* [Exercise data]
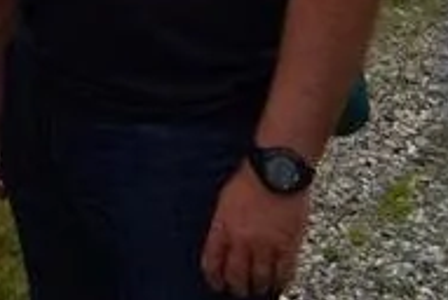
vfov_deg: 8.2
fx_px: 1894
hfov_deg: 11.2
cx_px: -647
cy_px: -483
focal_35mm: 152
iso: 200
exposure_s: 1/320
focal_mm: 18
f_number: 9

* [Requirement] When repeating the listing, keep each line exact and exclude the pictures.

* [Finished task]
vfov_deg: 8.2
fx_px: 1894
hfov_deg: 11.2
cx_px: -647
cy_px: -483
focal_35mm: 152
iso: 200
exposure_s: 1/320
focal_mm: 18
f_number: 9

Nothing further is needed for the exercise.